**Problem requirements:** Lines containing "linecap" should be pulled from the material below.

**The records:**
══════════════════════════════

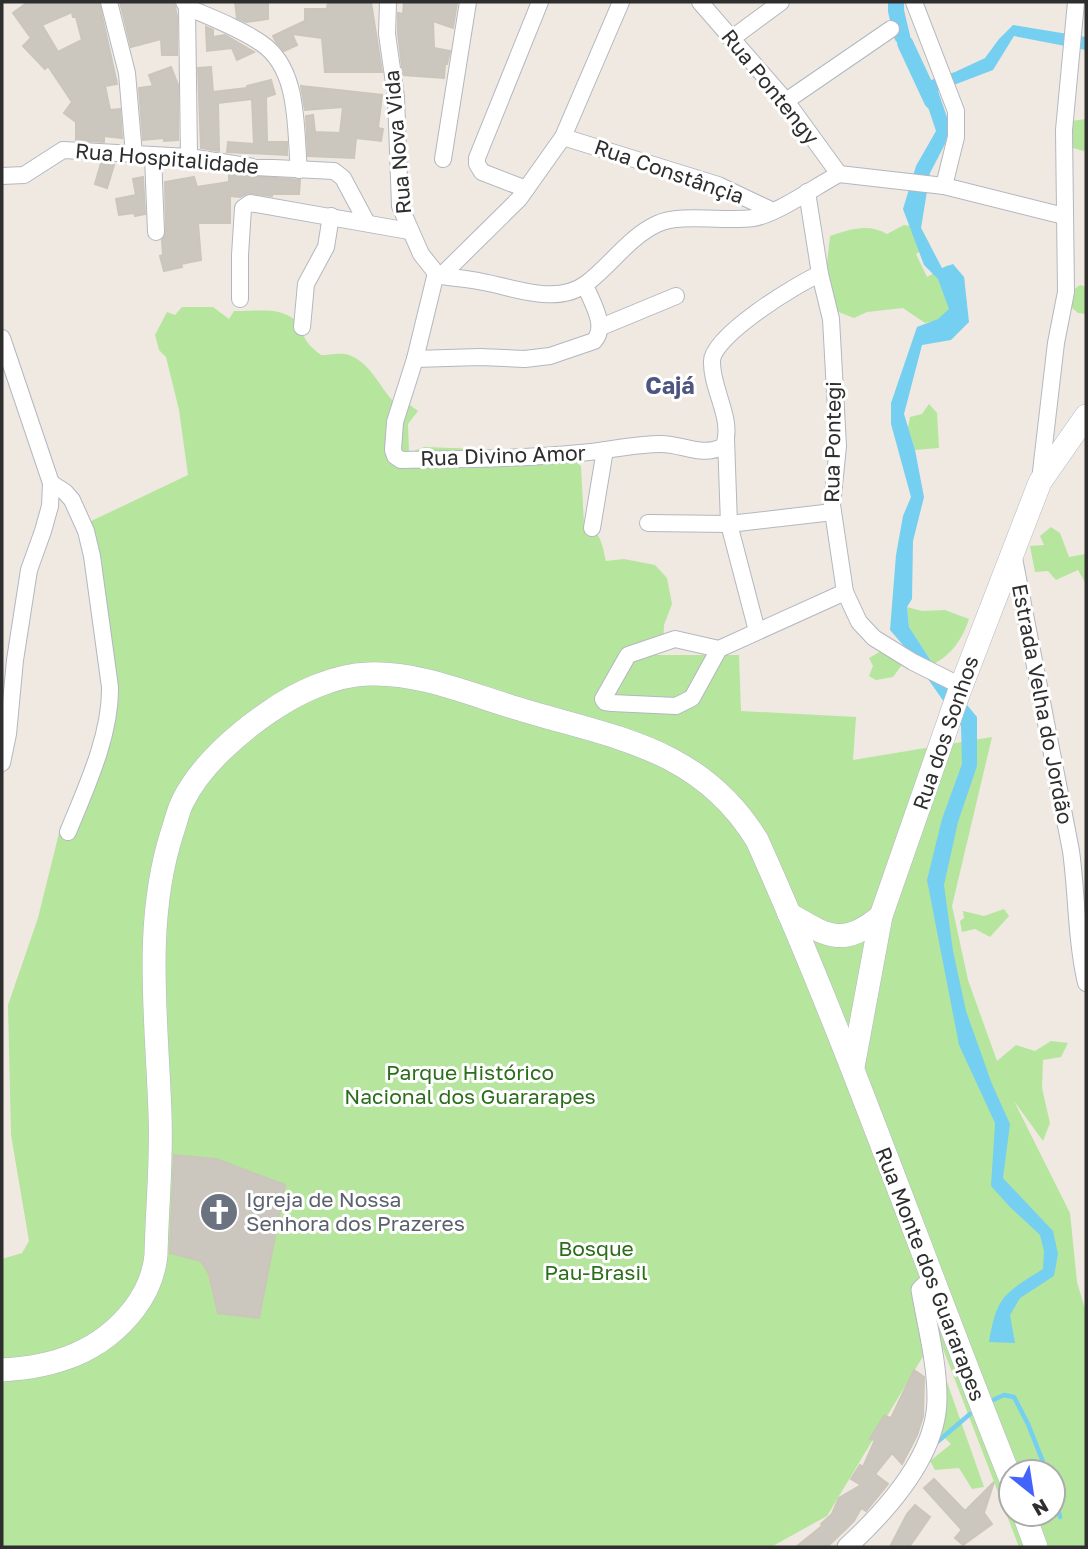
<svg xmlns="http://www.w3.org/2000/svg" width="1088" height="1549" font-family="'Golos Text',sans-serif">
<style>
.green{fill:#b6e59e;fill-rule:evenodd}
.water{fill:#75cff0}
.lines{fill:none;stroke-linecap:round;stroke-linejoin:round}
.stream{stroke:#75cff0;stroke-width:4.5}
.canal{stroke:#75cff0;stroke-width:16}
.building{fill:#cbc7bf;stroke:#cbc5ba;stroke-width:2;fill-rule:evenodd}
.minor-casing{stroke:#b4b7c1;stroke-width:18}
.tertiary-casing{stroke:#b4b7c1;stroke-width:21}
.secondary-casing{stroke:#b4b7c1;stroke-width:24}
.minor{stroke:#fff;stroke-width:16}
.tertiary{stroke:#fff;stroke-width:19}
.secondary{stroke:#fff;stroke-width:23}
.labels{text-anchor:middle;stroke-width:6;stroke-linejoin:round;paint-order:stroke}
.street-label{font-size:21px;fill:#2e2e2e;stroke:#fff}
.park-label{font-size:21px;fill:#2c6e1b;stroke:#fff}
.worship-label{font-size:21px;fill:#5b616d;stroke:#fff;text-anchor:start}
.neighbourhood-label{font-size:23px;font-weight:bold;fill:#4d5680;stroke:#fff}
</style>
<rect width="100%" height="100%" fill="#efe9e1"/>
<!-- green -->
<g class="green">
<polygon points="1086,119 1086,147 1084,151 1073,148 1071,121"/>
<path d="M904 225 921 228 930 245 916 254 927 277 948 265 964 277 967 307 938 320 925 323 903 308 867 312 854 318 836 311 826 274 830 236C850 229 869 223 887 234Z"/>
<polygon points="1080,285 1086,287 1086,314 1078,313 1071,307 1070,292"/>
<path d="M182 307H213L229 319 234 311C252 312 277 306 294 319 300 325 303 337 308 343 312 348 316 351 321 355 329 355 342 352 349 355 369 362 379 385 392 400L402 399 418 411 408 424 409 453 424 447 563 452 581 466 584 525C602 532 602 545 606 561L624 559 655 565 667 578 672 604 664 625 663 649 656 655H739L741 711 856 717 853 760 992 737 952 906 968 980 997 1061 1016 1045 1035 1051 1051 1041 1068 1043 1061 1057 1043 1060 1042 1088 1050 1123 1043 1141 1014 1101 1070 1213 1077 1282 1086 1312V1547H1019L937 1333 827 1516 771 1547H2V1259L22 1253 29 1241 11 1135 8 1005 38 918 61 825 83 812 108 716 85 524 188 475 179 410 166 357 159 350 155 335 167 312 175 315ZM1011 1472H1053V1514H1011Z"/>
<polygon points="929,404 937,413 939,448 915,450 908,428 910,417 922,414"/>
<polygon points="1051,527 1060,533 1069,557 1086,554 1086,584 1078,570 1056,580 1048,571 1035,572 1030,546 1044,545 1040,536"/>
<path d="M907 607 922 611 945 610 969 619C963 638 951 656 933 664L909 627Z"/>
<polygon points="883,650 904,662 893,677 876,680 869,676 873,666 869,658"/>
<polygon points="1004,909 1009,916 990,937 975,929 962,932 960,921 964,918 963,911 984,916"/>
<polygon points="947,1382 984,1487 972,1489 959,1468 935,1470 930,1461 951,1444 941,1434 947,1401"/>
</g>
<!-- water -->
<path class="water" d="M1013 25 1086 37V50L1014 36 993 70 938 91 950 126 945 144 930 173 921 228 942 268 953 264 964 277 969 322 951 340 922 345 904 414 915 450 924 497 913 541 912 599 907 607 909 627 933 664 977 717V766L958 822 944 885 953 951 966 1011 992 1084 1010 1124 1003 1178 1053 1231 1058 1254 1054 1276 1020 1298 1010 1315 1015 1343 989 1342C997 1295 1004 1294 1043 1269L1044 1251 1040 1235 1010 1207 991 1186 995 1123 959 1045 927 880 942 819 962 764 961 726 909 652 890 630 896 555 903 516 911 497 891 424V403L917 327 938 319 949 309 938 279 924 265 903 209 916 166 936 131 929 110 916 85 955 72 985 58 999 39Z"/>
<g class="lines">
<!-- stream -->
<g class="stream">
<polyline points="993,1400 1004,1395 1014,1397 1028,1424 1047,1472"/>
<polyline points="936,1443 970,1414"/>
<polyline points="1053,1490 1060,1517"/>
</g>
<!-- canal -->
<g class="canal">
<polyline points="896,2 896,11 902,36"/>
<polyline points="905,43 932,101"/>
</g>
</g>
<!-- building -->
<g class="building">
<path d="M28 2H99L117 84 105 86 110 110 120 109 122 138 104 136V142L76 140V122L64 113 72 102 48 66 45 69 23 46 31 38 13 13ZM72 12 73 17H76L82 40 58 52 42 25Z"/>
<polygon points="120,2 174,2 177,16 177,55 162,55 161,39 131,47"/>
<polygon points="235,2 268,2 268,19 246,22 237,18"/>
<polygon points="328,2 371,2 382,72 325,72 322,38 292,34 297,45 284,51 276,42 273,36 305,21 305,9 327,9"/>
<polygon points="404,2 457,2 453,28 433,21 434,48 450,51 447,64 445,64 444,78 403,75 398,33 398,13 403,14"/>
<polygon points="206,27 213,30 213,37 225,35 254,52 237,60 232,48 207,51"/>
<polygon points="171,67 178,85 178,140 164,141 164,138 143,140 139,88 153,86 149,75"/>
<polygon points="211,67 213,92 247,88 247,86 271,80 275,94 266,97 267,142 287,142 287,155 227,152 228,142 254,144 252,99 218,103 219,151 201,148 198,68"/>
<polygon points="301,86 382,95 378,128 383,129 381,141 356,138 354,158 308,156 306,116 313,115 315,132 340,133 343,107 305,110"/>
<polygon points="101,163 114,165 107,188 95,184"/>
<polygon points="229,174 300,180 299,194 272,194 272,196 248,193 240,197 230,196 230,223 198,223 201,260 181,264 182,267 164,271 160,256 163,255 162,240 166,232 165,182 194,177 197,187 229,182"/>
<polygon points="143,177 145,214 135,216 134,213 119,215 116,199 136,195 133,179"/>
<polygon points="174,1155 216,1159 285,1185 259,1318 218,1313 209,1274 201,1261 170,1253"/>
<polygon points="914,1370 924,1377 923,1416 917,1435 902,1464 892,1453 875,1474 888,1484 866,1511 861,1508 854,1521 827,1547 796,1547 822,1526 821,1524 832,1514 839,1498 861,1485 851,1479 860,1465 863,1467 875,1440 870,1439 884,1416 891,1418"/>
<polygon points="934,1479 965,1511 994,1482 984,1513 992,1524 963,1545 955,1538 962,1530 924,1488"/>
<polygon points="915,1505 930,1517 909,1547 890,1547 907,1514"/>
</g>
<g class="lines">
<defs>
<g id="minor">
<polyline points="109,2 127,73 134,155"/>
<polyline points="184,2 187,7 189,157"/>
<path d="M388 2 387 34 396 97 400 206 421 254 436 273 441 276C455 278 469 279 483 282 516 288 557 306 587 283 611 265 629 237 657 224 680 213 726 222 753 218 776 215 816 186 839 174"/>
<polyline points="700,2 786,101 839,174"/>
<polyline points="914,2 956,111 956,137 944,186"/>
<path d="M187 7C212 18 239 28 261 43 300 69 295 129 299 170"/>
<polyline points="731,39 781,2"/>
<polyline points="786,101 891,29"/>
<polyline points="563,137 718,185 773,211"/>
<polyline points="153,156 156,232"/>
<polyline points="443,159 468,2"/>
<polyline points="839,174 944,186 1064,216"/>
<polyline points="2,176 24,175 63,150 189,157 253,167 334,171 343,178 367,223"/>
<polyline points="526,189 482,172 477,164 477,158 540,2"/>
<polyline points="807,192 820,274 831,319 838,446 832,505 845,592 859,622 874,638 913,662 961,686"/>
<path d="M436 273 415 359 395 422 393 450 395 456 401 460C459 459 522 459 580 453 606 451 634 444 661 444 684 444 701 458 724 446 734 419 711 389 712 361 712 336 798 283 820 274"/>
<polyline points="441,276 519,199 563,137 621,2"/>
<polyline points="240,299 240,255 243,208 250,203 409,231"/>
<polyline points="302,327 306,284 326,247 331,216"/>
<polyline points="601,327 676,296"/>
<polyline points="2,338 51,483 50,506 43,531 29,570 15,660 8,734 2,763"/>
<path d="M415 359 480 357 525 359 550 356 594 341C608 326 591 301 585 285"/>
<polyline points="726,439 729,524 757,631"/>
<polyline points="1040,480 1056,343 1066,292 1064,130 1076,2"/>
<path d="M51 483 65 492 72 500 86 531 92 556 110 687C111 735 86 788 68 832"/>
<polyline points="648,523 729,524 833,512"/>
<polyline points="592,528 605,450"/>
<path d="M1013 553 1071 851C1077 895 1076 940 1086 983"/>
<polyline points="719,649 692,698 676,706 612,703 605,702 603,699 628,655 675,639 719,649 845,592"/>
</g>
<path id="tertiary" d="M847 1547C886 1511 938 1454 937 1397 937 1362 927 1325 921 1290L932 1279"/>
<g id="secondary">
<path d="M789 914C827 936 843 948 881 916"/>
<polyline points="853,1067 881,916 959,692 1040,482 1086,416"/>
<path d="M2 1370C55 1367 101 1352 134 1309 147 1292 154 1276 156 1255 157 1208 162 1160 160 1114 157 1020 143 924 172 833 176 822 178 810 183 801 200 766 238 733 269 712 296 693 334 675 368 674 419 672 469 694 516 708 613 738 699 746 757 840 851 1049 925 1266 1011 1480"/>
<polyline points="1024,1514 1036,1547"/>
</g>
</defs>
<!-- minor casing -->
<use href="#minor" class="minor-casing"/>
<!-- tertiary casing -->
<use href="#tertiary" class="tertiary-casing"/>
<!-- secondary casing -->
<use href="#secondary" class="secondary-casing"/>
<!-- minor -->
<use href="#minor" class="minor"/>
<!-- tertiary -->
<use href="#tertiary" class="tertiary"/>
<!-- secondary -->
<use href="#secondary" class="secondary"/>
</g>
<!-- icons -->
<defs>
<symbol id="church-disc" viewBox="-11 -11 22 22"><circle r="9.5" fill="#6b7280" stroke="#fff"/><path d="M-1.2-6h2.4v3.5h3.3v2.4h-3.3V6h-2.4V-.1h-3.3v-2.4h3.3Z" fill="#fff"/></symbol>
</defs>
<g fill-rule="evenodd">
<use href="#church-disc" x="197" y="1190" width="44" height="44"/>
</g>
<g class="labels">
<!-- street labels -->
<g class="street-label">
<text transform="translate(770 87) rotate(51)" y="7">Rua Pontengy</text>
<text transform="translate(398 142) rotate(-95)" y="7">Rua Nova Vida</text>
<text transform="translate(167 159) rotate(5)" y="7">Rua Hospitalidade</text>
<text transform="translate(669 172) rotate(19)" y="7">Rua Constânçia</text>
<text transform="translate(833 442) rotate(-89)" y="7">Rua Pontegi</text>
<text transform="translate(503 456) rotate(-2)" y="7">Rua Divino Amor</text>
<text transform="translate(1042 704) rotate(79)" y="7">Estrada Velha do Jordão</text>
<text transform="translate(946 733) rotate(-71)" y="7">Rua dos Sonhos</text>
<text transform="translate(930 1274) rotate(69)" y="7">Rua Monte dos Guararapes</text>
</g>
<!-- park labels -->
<g class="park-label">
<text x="470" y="1080">Parque Histórico<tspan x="470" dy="24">Nacional dos Guararapes</tspan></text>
<text x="596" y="1256">Bosque<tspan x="596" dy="24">Pau-Brasil</tspan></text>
</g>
<!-- worship labels -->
<g class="worship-label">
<text x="246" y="1207">Igreja de Nossa<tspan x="246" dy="24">Senhora dos Prazeres</tspan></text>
</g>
<!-- neighbourhood labels -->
<g class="neighbourhood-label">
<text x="670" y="394">Cajá</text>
</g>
</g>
<!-- border -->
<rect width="1088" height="1549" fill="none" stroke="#2e2e2e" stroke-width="7"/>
<!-- north arrow -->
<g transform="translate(1032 1493) rotate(150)"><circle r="33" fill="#ffffff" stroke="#ababab" stroke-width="2"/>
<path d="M0-5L12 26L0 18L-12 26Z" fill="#4264fb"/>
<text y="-10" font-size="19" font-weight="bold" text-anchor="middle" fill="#2e2e2e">N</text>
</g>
</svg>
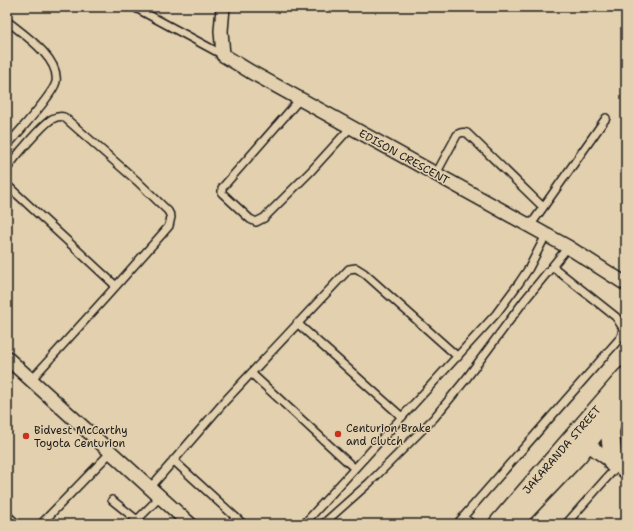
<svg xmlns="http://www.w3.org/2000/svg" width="633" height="531" viewBox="0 0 633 531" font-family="'Shantell Sans',sans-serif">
  <rect width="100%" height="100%" fill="#e3d0ae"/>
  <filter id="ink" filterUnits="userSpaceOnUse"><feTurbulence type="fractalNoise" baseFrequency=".025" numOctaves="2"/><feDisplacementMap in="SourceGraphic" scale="8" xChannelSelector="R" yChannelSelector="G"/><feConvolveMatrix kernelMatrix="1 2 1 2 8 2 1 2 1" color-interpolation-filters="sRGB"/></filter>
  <g filter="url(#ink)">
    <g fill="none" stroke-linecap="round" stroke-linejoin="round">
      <!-- lane casing -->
      <g stroke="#1c1c1c" stroke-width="10">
        <path id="lane" d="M 134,7 L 223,55
          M 7,21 C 23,34 60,58 56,82 C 53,95 17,133 7,146
          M 300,99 L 222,188 L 222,193 L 250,219 L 256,222 L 264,218 L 311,171 L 351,127
          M 7,169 C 14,158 41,126 52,119 C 56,117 60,116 64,117 L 137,181 L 168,211 L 171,217 L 169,226 L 163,233 L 116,286 L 31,380
          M 436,174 L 457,135 C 460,132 463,132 467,133 L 543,207
          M 7,185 L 116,286
          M 530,226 L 606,118
          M 297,323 L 402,417
          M 251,373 L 354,468
          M 173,460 L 243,524
          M 150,488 L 225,401 L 349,269 L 356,268 L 364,273 L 458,357
          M 112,500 L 137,520 L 160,497
          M 7,515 L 17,524
          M 463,517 L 472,524
          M 41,524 L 111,452
          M 304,524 L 496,314 L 519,283 L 529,268 L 546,235
          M 323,524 L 369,483 L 434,418 L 466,379 L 524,301 L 568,247
          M 457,524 L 621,337 L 623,328 L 616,317 L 553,267
          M 566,524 L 626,456"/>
      </g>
      <!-- street casing -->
      <g stroke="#1c1c1c" stroke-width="16">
        <path id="street" d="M 223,7 L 221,31 L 223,55 L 251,72 L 568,247 L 626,284
          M 7,358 L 190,524
          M 586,443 L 626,472"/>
      </g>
      <!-- secondary casing -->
      <g stroke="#1c1c1c" stroke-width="21">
        <path id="secondary" d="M 613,463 L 610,432 L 615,409
          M 520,516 L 578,455 L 624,394
          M 498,524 L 626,376"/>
      </g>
      <!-- lane -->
      <use href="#lane" stroke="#e3d0ae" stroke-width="7"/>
      <!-- street -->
      <use href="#street" stroke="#e3d0ae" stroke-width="13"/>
      <!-- secondary -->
      <use href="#secondary" stroke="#e3d0ae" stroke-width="18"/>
    </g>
  </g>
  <!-- markers -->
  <g fill="#c8321e" stroke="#e3d0ae" stroke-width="1.5">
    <circle cx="338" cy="434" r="4"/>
    <circle cx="26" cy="436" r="4"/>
  </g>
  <g text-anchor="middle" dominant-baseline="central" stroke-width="3" stroke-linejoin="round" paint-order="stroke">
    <!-- street labels -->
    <g font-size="11" fill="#1c1c1c" stroke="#e3d0ae">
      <text transform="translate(404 157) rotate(29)">EDISON CRESCENT</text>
      <text transform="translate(562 450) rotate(-49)">JAKARANDA STREET</text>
    </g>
    <!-- poi labels -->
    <g font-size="11" fill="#1c1c1c" stroke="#e3d0ae" text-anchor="start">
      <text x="346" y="428">Centurion Brake<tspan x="346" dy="13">and Clutch</tspan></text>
      <text x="34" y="430">Bidvest McCarthy<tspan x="34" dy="13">Toyota Centurion</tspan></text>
    </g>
  </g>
  <!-- margin -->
  <rect width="633" height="531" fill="none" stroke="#e3d0ae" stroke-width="24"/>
  <rect x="12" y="12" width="609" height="507" fill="none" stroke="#1c1c1c" stroke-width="1.5" filter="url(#ink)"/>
</svg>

══════════════════════════════

**Written response:**
.lines{fill:none;stroke-linecap:round;stroke-linejoin:round}
    <g fill="none" stroke-linecap="round" stroke-linejoin="round">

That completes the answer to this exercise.